The “Gentleman’s Gundog” is a term penned and trademarked by Stewart. This includes extensive training with upland and waterfowl hunting, as well as the dogs’ temperaments and loyalty.
Adventure Dogs are trained for multiple sporting activities: hiking, camping, kayaking, mountain biking, etc. Stewart calls the adventure dogs the “Land Rovers of dogs.”
“We teach them 14 different skill sets,” Stewart said. “The dogs are then classified one of three ways: Trail-rated, certified adventure dog, or master trekker.”
Through the intensive training of the Scent Discriminators program, Wildrose Labs become candidates for Diabetic Alert Dogs. They are able to notice when a diabetic person’s blood sugar levels are dangerously low by merely smelling their breath.
Stewart said the Labradors from Wildrose have gone on to do various types of jobs that they did not specifically learn there.

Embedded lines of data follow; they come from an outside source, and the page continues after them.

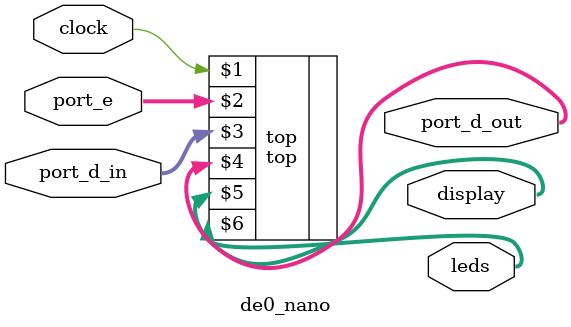
<source format=v>
module de0_nano
(
    input         clock,
    input  [7: 0] port_e,
    input  [7: 5] port_d_in,
    output [3: 0] port_d_out,
    output [1:12] display,
    output [7: 0] leds
);


    top top (clock, port_e, port_d_in, port_d_out, display, leds);

endmodule

</source>
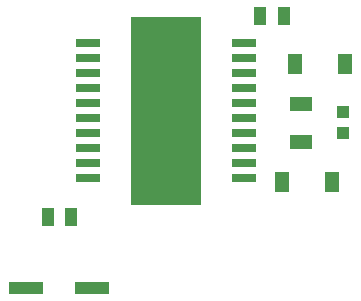
<source format=gtp>
G04 Layer: TopPasteMaskLayer*
G04 EasyEDA v6.3.53, 2020-06-26T16:53:54--4:00*
G04 395d111042f2402990e7a52cfaf045f1,10*
G04 Gerber Generator version 0.2*
G04 Scale: 100 percent, Rotated: No, Reflected: No *
G04 Dimensions in millimeters *
G04 leading zeros omitted , absolute positions ,3 integer and 3 decimal *
%FSLAX33Y33*%
%MOMM*%
G90*
G71D02*

%ADD14R,1.999996X0.635000*%
%ADD15R,5.999988X15.899994*%
%ADD16R,1.099998X0.999998*%
%ADD17R,2.999994X0.999998*%
%ADD18R,1.270000X1.651000*%
%ADD19R,1.899996X1.199998*%
%ADD20R,0.999998X1.550010*%

%LPD*%
G54D14*
G01X7116Y25189D03*
G01X7116Y23919D03*
G01X7116Y22649D03*
G01X7116Y21379D03*
G01X7116Y20109D03*
G01X7116Y18839D03*
G01X7116Y17569D03*
G01X7116Y16299D03*
G01X7116Y15029D03*
G01X7116Y13759D03*
G01X20315Y13759D03*
G01X20315Y15029D03*
G01X20315Y16299D03*
G01X20315Y17569D03*
G01X20315Y18839D03*
G01X20315Y20109D03*
G01X20315Y21379D03*
G01X20315Y22649D03*
G01X20315Y23919D03*
G01X20315Y25189D03*
G54D15*
G01X13716Y19474D03*
G54D16*
G01X28715Y19374D03*
G01X28715Y17574D03*
G54D17*
G01X1915Y4475D03*
G01X7516Y4475D03*
G54D18*
G01X23556Y13475D03*
G01X27799Y13475D03*
G01X28874Y23474D03*
G01X24632Y23474D03*
G54D19*
G01X25146Y20058D03*
G01X25146Y16858D03*
G54D20*
G01X21715Y27474D03*
G01X23715Y27474D03*
G01X3716Y10475D03*
G01X5716Y10475D03*
M00*
M02*

</source>
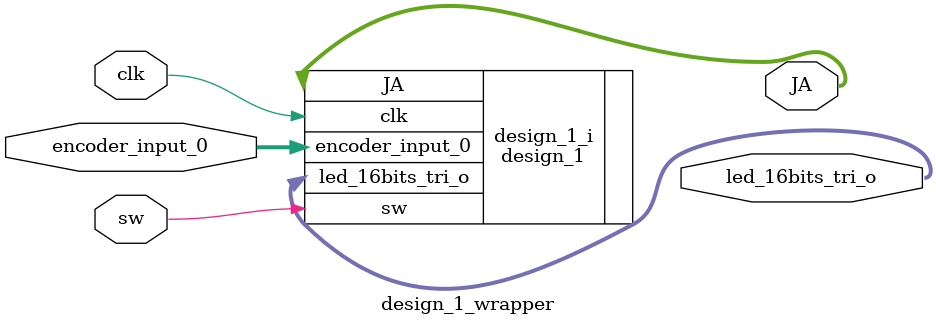
<source format=v>
`timescale 1 ps / 1 ps

module design_1_wrapper
   (JA,
    clk,
    encoder_input_0,
    led_16bits_tri_o,
    sw);
  output [1:0]JA;
  input clk;
  input [1:0]encoder_input_0;
  output [15:0]led_16bits_tri_o;
  input sw;

  wire [1:0]JA;
  wire clk;
  wire [1:0]encoder_input_0;
  wire [15:0]led_16bits_tri_o;
  wire sw;

  design_1 design_1_i
       (.JA(JA),
        .clk(clk),
        .encoder_input_0(encoder_input_0),
        .led_16bits_tri_o(led_16bits_tri_o),
        .sw(sw));
endmodule

</source>
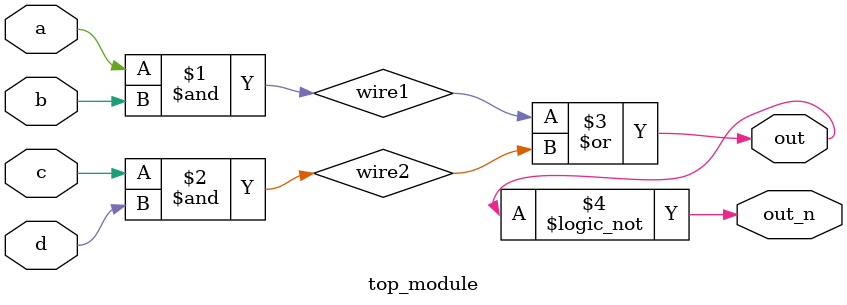
<source format=v>
`default_nettype none
module top_module(
    input a,
    input b,
    input c,
    input d,
    output out,
    output out_n   ); 
wire wire1,wire2;
assign wire1=a&b;
assign wire2=c&d; 
assign out=wire1|wire2;
    assign out_n=!(out);
endmodule
</source>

“There’s a fantastic cadaver dog in Memphis,” Stewart said. “That dog has been able to find bodies that no one else could.”
Not only that, but there are avalanche dogs in the West that are able to find bodies buried in the snow using scent.

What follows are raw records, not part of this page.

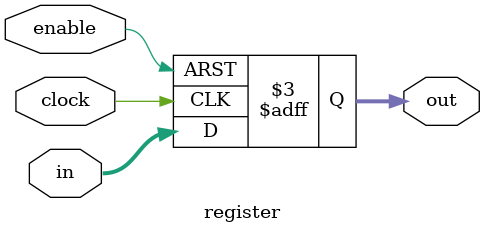
<source format=v>
`timescale 1ns / 1ps

module register (out, enable, in, clock);
    output reg [3:0] out;
    input enable;
    input [3:0] in;
    input clock;
    
    always @ (posedge clock or negedge enable)
    begin
        if (~enable)
        begin
            out = 4'b0000;
        end
        else
        begin
            out[3] = in[3];
            out[2] = in[2];
            out[1] = in[1];
            out[0] = in[0];
        end
    end
endmodule

</source>
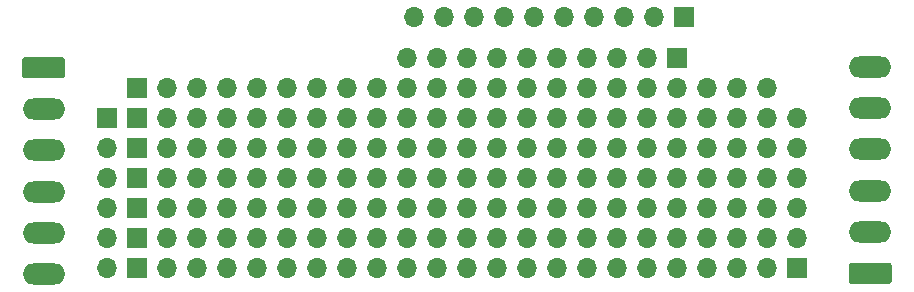
<source format=gbr>
G04 #@! TF.GenerationSoftware,KiCad,Pcbnew,(5.1.4)-1*
G04 #@! TF.CreationDate,2022-11-05T07:13:54+01:00*
G04 #@! TF.ProjectId,REG1-App-Universal,52454731-2d41-4707-902d-556e69766572,V00.02*
G04 #@! TF.SameCoordinates,Original*
G04 #@! TF.FileFunction,Copper,L1,Top*
G04 #@! TF.FilePolarity,Positive*
%FSLAX46Y46*%
G04 Gerber Fmt 4.6, Leading zero omitted, Abs format (unit mm)*
G04 Created by KiCad (PCBNEW (5.1.4)-1) date 2022-11-05 07:13:54*
%MOMM*%
%LPD*%
G04 APERTURE LIST*
%ADD10O,1.700000X1.700000*%
%ADD11R,1.700000X1.700000*%
%ADD12O,3.600000X1.800000*%
%ADD13C,0.100000*%
%ADD14C,1.800000*%
G04 APERTURE END LIST*
D10*
X137780000Y-115560000D03*
X135240000Y-115560000D03*
X132700000Y-115560000D03*
X130160000Y-115560000D03*
X127620000Y-115560000D03*
X125080000Y-115560000D03*
X122540000Y-115560000D03*
X120000000Y-115560000D03*
X117460000Y-115560000D03*
X114920000Y-115560000D03*
X112380000Y-115560000D03*
X109840000Y-115560000D03*
X107300000Y-115560000D03*
X104760000Y-115560000D03*
X102220000Y-115560000D03*
X99680000Y-115560000D03*
X97140000Y-115560000D03*
X94600000Y-115560000D03*
X92060000Y-115560000D03*
X89520000Y-115560000D03*
X86980000Y-115560000D03*
D11*
X84440000Y-115560000D03*
D10*
X137780000Y-100320000D03*
X135240000Y-100320000D03*
X132700000Y-100320000D03*
X130160000Y-100320000D03*
X127620000Y-100320000D03*
X125080000Y-100320000D03*
X122540000Y-100320000D03*
X120000000Y-100320000D03*
X117460000Y-100320000D03*
X114920000Y-100320000D03*
X112380000Y-100320000D03*
X109840000Y-100320000D03*
X107300000Y-100320000D03*
X104760000Y-100320000D03*
X102220000Y-100320000D03*
X99680000Y-100320000D03*
X97140000Y-100320000D03*
X94600000Y-100320000D03*
X92060000Y-100320000D03*
X89520000Y-100320000D03*
X86980000Y-100320000D03*
D11*
X84440000Y-100320000D03*
D10*
X137780000Y-102860000D03*
X135240000Y-102860000D03*
X132700000Y-102860000D03*
X130160000Y-102860000D03*
X127620000Y-102860000D03*
X125080000Y-102860000D03*
X122540000Y-102860000D03*
X120000000Y-102860000D03*
X117460000Y-102860000D03*
X114920000Y-102860000D03*
X112380000Y-102860000D03*
X109840000Y-102860000D03*
X107300000Y-102860000D03*
X104760000Y-102860000D03*
X102220000Y-102860000D03*
X99680000Y-102860000D03*
X97140000Y-102860000D03*
X94600000Y-102860000D03*
X92060000Y-102860000D03*
X89520000Y-102860000D03*
X86980000Y-102860000D03*
D11*
X84440000Y-102860000D03*
D10*
X137780000Y-105400000D03*
X135240000Y-105400000D03*
X132700000Y-105400000D03*
X130160000Y-105400000D03*
X127620000Y-105400000D03*
X125080000Y-105400000D03*
X122540000Y-105400000D03*
X120000000Y-105400000D03*
X117460000Y-105400000D03*
X114920000Y-105400000D03*
X112380000Y-105400000D03*
X109840000Y-105400000D03*
X107300000Y-105400000D03*
X104760000Y-105400000D03*
X102220000Y-105400000D03*
X99680000Y-105400000D03*
X97140000Y-105400000D03*
X94600000Y-105400000D03*
X92060000Y-105400000D03*
X89520000Y-105400000D03*
X86980000Y-105400000D03*
D11*
X84440000Y-105400000D03*
D10*
X137780000Y-107940000D03*
X135240000Y-107940000D03*
X132700000Y-107940000D03*
X130160000Y-107940000D03*
X127620000Y-107940000D03*
X125080000Y-107940000D03*
X122540000Y-107940000D03*
X120000000Y-107940000D03*
X117460000Y-107940000D03*
X114920000Y-107940000D03*
X112380000Y-107940000D03*
X109840000Y-107940000D03*
X107300000Y-107940000D03*
X104760000Y-107940000D03*
X102220000Y-107940000D03*
X99680000Y-107940000D03*
X97140000Y-107940000D03*
X94600000Y-107940000D03*
X92060000Y-107940000D03*
X89520000Y-107940000D03*
X86980000Y-107940000D03*
D11*
X84440000Y-107940000D03*
D10*
X137780000Y-110480000D03*
X135240000Y-110480000D03*
X132700000Y-110480000D03*
X130160000Y-110480000D03*
X127620000Y-110480000D03*
X125080000Y-110480000D03*
X122540000Y-110480000D03*
X120000000Y-110480000D03*
X117460000Y-110480000D03*
X114920000Y-110480000D03*
X112380000Y-110480000D03*
X109840000Y-110480000D03*
X107300000Y-110480000D03*
X104760000Y-110480000D03*
X102220000Y-110480000D03*
X99680000Y-110480000D03*
X97140000Y-110480000D03*
X94600000Y-110480000D03*
X92060000Y-110480000D03*
X89520000Y-110480000D03*
X86980000Y-110480000D03*
D11*
X84440000Y-110480000D03*
D10*
X137780000Y-113020000D03*
X135240000Y-113020000D03*
X132700000Y-113020000D03*
X130160000Y-113020000D03*
X127620000Y-113020000D03*
X125080000Y-113020000D03*
X122540000Y-113020000D03*
X120000000Y-113020000D03*
X117460000Y-113020000D03*
X114920000Y-113020000D03*
X112380000Y-113020000D03*
X109840000Y-113020000D03*
X107300000Y-113020000D03*
X104760000Y-113020000D03*
X102220000Y-113020000D03*
X99680000Y-113020000D03*
X97140000Y-113020000D03*
X94600000Y-113020000D03*
X92060000Y-113020000D03*
X89520000Y-113020000D03*
X86980000Y-113020000D03*
D11*
X84440000Y-113020000D03*
D10*
X140320000Y-102860000D03*
X140320000Y-105400000D03*
X140320000Y-107940000D03*
X140320000Y-110480000D03*
X140320000Y-113020000D03*
D11*
X140320000Y-115560000D03*
D10*
X107300000Y-97780000D03*
X109840000Y-97780000D03*
X112380000Y-97780000D03*
X114920000Y-97780000D03*
X117460000Y-97780000D03*
X120000000Y-97780000D03*
X122540000Y-97780000D03*
X125080000Y-97780000D03*
X127620000Y-97780000D03*
D11*
X130160000Y-97780000D03*
D10*
X81900000Y-115560000D03*
X81900000Y-113020000D03*
X81900000Y-110480000D03*
X81900000Y-107940000D03*
X81900000Y-105400000D03*
D11*
X81900000Y-102860000D03*
D10*
X107900000Y-94300000D03*
X110440000Y-94300000D03*
X112980000Y-94300000D03*
X115520000Y-94300000D03*
X118060000Y-94300000D03*
X120600000Y-94300000D03*
X123140000Y-94300000D03*
X125680000Y-94300000D03*
X128220000Y-94300000D03*
D11*
X130760000Y-94300000D03*
D12*
X146500000Y-98500000D03*
X146500000Y-102000000D03*
X146500000Y-105500000D03*
X146500000Y-109000000D03*
X146500000Y-112500000D03*
D13*
G36*
X148074504Y-115101204D02*
G01*
X148098773Y-115104804D01*
X148122571Y-115110765D01*
X148145671Y-115119030D01*
X148167849Y-115129520D01*
X148188893Y-115142133D01*
X148208598Y-115156747D01*
X148226777Y-115173223D01*
X148243253Y-115191402D01*
X148257867Y-115211107D01*
X148270480Y-115232151D01*
X148280970Y-115254329D01*
X148289235Y-115277429D01*
X148295196Y-115301227D01*
X148298796Y-115325496D01*
X148300000Y-115350000D01*
X148300000Y-116650000D01*
X148298796Y-116674504D01*
X148295196Y-116698773D01*
X148289235Y-116722571D01*
X148280970Y-116745671D01*
X148270480Y-116767849D01*
X148257867Y-116788893D01*
X148243253Y-116808598D01*
X148226777Y-116826777D01*
X148208598Y-116843253D01*
X148188893Y-116857867D01*
X148167849Y-116870480D01*
X148145671Y-116880970D01*
X148122571Y-116889235D01*
X148098773Y-116895196D01*
X148074504Y-116898796D01*
X148050000Y-116900000D01*
X144950000Y-116900000D01*
X144925496Y-116898796D01*
X144901227Y-116895196D01*
X144877429Y-116889235D01*
X144854329Y-116880970D01*
X144832151Y-116870480D01*
X144811107Y-116857867D01*
X144791402Y-116843253D01*
X144773223Y-116826777D01*
X144756747Y-116808598D01*
X144742133Y-116788893D01*
X144729520Y-116767849D01*
X144719030Y-116745671D01*
X144710765Y-116722571D01*
X144704804Y-116698773D01*
X144701204Y-116674504D01*
X144700000Y-116650000D01*
X144700000Y-115350000D01*
X144701204Y-115325496D01*
X144704804Y-115301227D01*
X144710765Y-115277429D01*
X144719030Y-115254329D01*
X144729520Y-115232151D01*
X144742133Y-115211107D01*
X144756747Y-115191402D01*
X144773223Y-115173223D01*
X144791402Y-115156747D01*
X144811107Y-115142133D01*
X144832151Y-115129520D01*
X144854329Y-115119030D01*
X144877429Y-115110765D01*
X144901227Y-115104804D01*
X144925496Y-115101204D01*
X144950000Y-115100000D01*
X148050000Y-115100000D01*
X148074504Y-115101204D01*
X148074504Y-115101204D01*
G37*
D14*
X146500000Y-116000000D03*
D12*
X76500000Y-116100000D03*
X76500000Y-112600000D03*
X76500000Y-109100000D03*
X76500000Y-105600000D03*
X76500000Y-102100000D03*
D13*
G36*
X78074504Y-97701204D02*
G01*
X78098773Y-97704804D01*
X78122571Y-97710765D01*
X78145671Y-97719030D01*
X78167849Y-97729520D01*
X78188893Y-97742133D01*
X78208598Y-97756747D01*
X78226777Y-97773223D01*
X78243253Y-97791402D01*
X78257867Y-97811107D01*
X78270480Y-97832151D01*
X78280970Y-97854329D01*
X78289235Y-97877429D01*
X78295196Y-97901227D01*
X78298796Y-97925496D01*
X78300000Y-97950000D01*
X78300000Y-99250000D01*
X78298796Y-99274504D01*
X78295196Y-99298773D01*
X78289235Y-99322571D01*
X78280970Y-99345671D01*
X78270480Y-99367849D01*
X78257867Y-99388893D01*
X78243253Y-99408598D01*
X78226777Y-99426777D01*
X78208598Y-99443253D01*
X78188893Y-99457867D01*
X78167849Y-99470480D01*
X78145671Y-99480970D01*
X78122571Y-99489235D01*
X78098773Y-99495196D01*
X78074504Y-99498796D01*
X78050000Y-99500000D01*
X74950000Y-99500000D01*
X74925496Y-99498796D01*
X74901227Y-99495196D01*
X74877429Y-99489235D01*
X74854329Y-99480970D01*
X74832151Y-99470480D01*
X74811107Y-99457867D01*
X74791402Y-99443253D01*
X74773223Y-99426777D01*
X74756747Y-99408598D01*
X74742133Y-99388893D01*
X74729520Y-99367849D01*
X74719030Y-99345671D01*
X74710765Y-99322571D01*
X74704804Y-99298773D01*
X74701204Y-99274504D01*
X74700000Y-99250000D01*
X74700000Y-97950000D01*
X74701204Y-97925496D01*
X74704804Y-97901227D01*
X74710765Y-97877429D01*
X74719030Y-97854329D01*
X74729520Y-97832151D01*
X74742133Y-97811107D01*
X74756747Y-97791402D01*
X74773223Y-97773223D01*
X74791402Y-97756747D01*
X74811107Y-97742133D01*
X74832151Y-97729520D01*
X74854329Y-97719030D01*
X74877429Y-97710765D01*
X74901227Y-97704804D01*
X74925496Y-97701204D01*
X74950000Y-97700000D01*
X78050000Y-97700000D01*
X78074504Y-97701204D01*
X78074504Y-97701204D01*
G37*
D14*
X76500000Y-98600000D03*
M02*

</source>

Wildrose now has four different training facilities with 143 acres in Oxford, 140 acres in the Delta, 40 acres in Arkansas with a river for special training, and 580 acres in Colorado.
Stewart has a map on a wall in his office with pins proudly showing the location of every Wildrose Labrador in the world.
By 2006, there was a Wildrose Labrador in all 50 states in the United States, as well as in Mexico and every Canadian province. There are now also Wildrose dogs in Venezuela, Ecuador, Peru and Taiwan.